Former Macedonian ambassador to the UK Risto Nikovski criticized Stevo Pendarovski’s announced joint observation of the Saints Cyril and Methodius day in Rome with the president of Bulgaria.
Nikovski maintains that Bulgaria is leading a policy that is openly antagonistic towards Macedonia and Pendarovski shouldn’t be honoring that.
“They should understand that Bulgaria is leading an underhand, aggressive war against Macedonia’s fundamental interests. They are blocking and blackmailing us in Brussels, they don’t recognize any of our values and they demean us as a people. Bulgaria’s President Radev is one of those who has a part in all of this,” wrote Nikovski in his opinion piece for Infomax.mk.
Roumen Radev astonished the Macedonian public earlier this year when he assembled the heads of the Bulgarian security services for a meeting on the subject of “protecting the rights of Bulgarians” in Macedonia.
This happened during a period of publicly heightened relations between the two countries following numerous controversies, including evidence that Bulgarian private companies have been given access to the Macedonian population registry ahead of the census.
Although Macedonia has a historic inheritance of the work of the saints Cyril and Methodius, Bulgaria has made numerous claims that they were ethnic Bulgarians who created the Bulgarian alphabet – a decision which was jointly criticized by Czechia and Slovakia.
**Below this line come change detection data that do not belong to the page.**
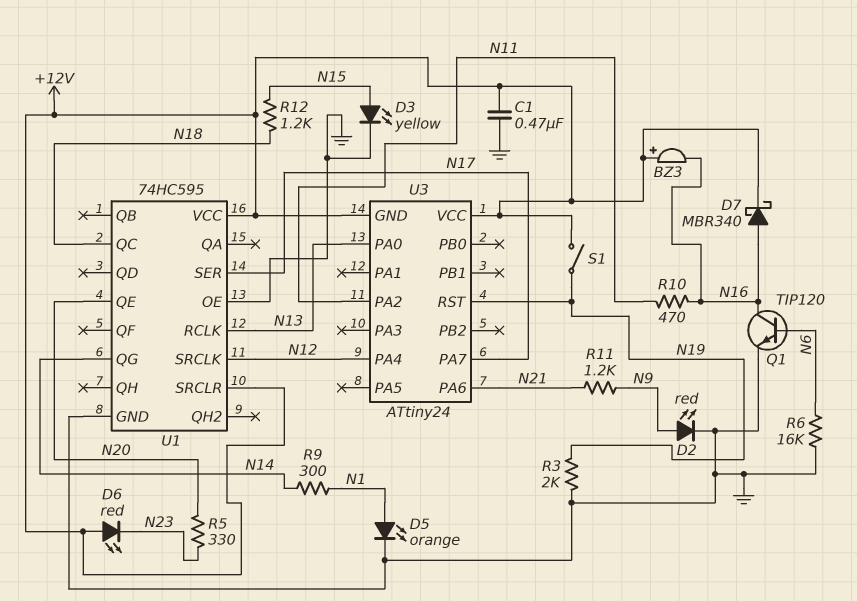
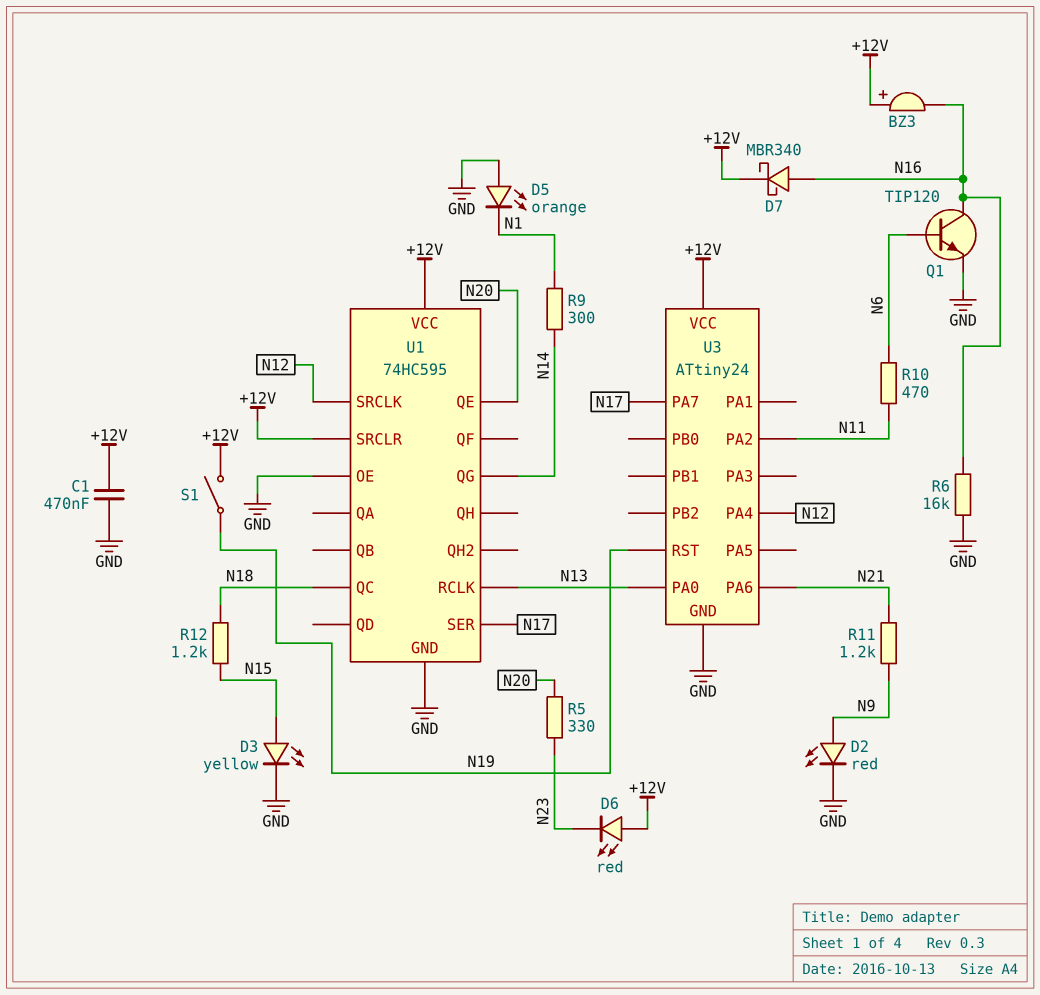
D5: LED orange (A N1, K GND) -> LED orange (A GND, K N1)
R3: 2k (GND, N19) -> none
R6: 16k (GND, N6) -> 16k (GND, N16)
R10: 470 (N11, N16) -> 470 (N6, N11)
U3 pin GND: +12V -> GND

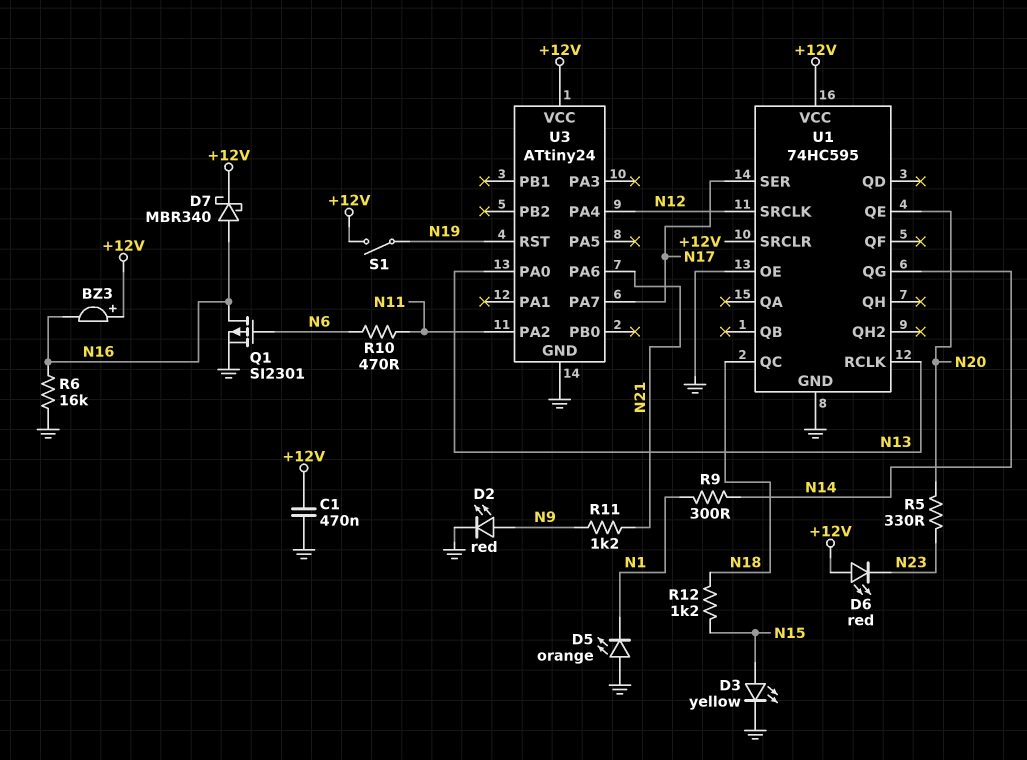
Q1: NPN TIP120 (B N6, C N16, E GND) -> PMOS SI2301 (G N6, D N16, S GND)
Nikovski had approved of a previous statement by Pendarovski this month when he requested of Sofia to decide whether the issue between Macedonia and Bulgaria are of a historic or political character.
Nikovski adds that if the issue is historic, then the Bulgarian blockade on Macedonia’s EU negotiations must be lifted immediately as there is no room for such issues in the talks.
In this view, a move in a positive direction was made by Germany’s ambassador to Macedonia Anke Holstein who told the Bulgarian ambassador that EU requires Bulgaria to specify what is historically correct and what isn’t in the past 100 years.
Nikovski maintains that Macedonia must act on such signals to counter Bulgaria’s initiative in “informing” relevant people in the EU through recent publications concerning the Macedonian language and nation.
At the end of his column, he says, if the Macedonian question is not a priority for the President, then there is no one who can defend it.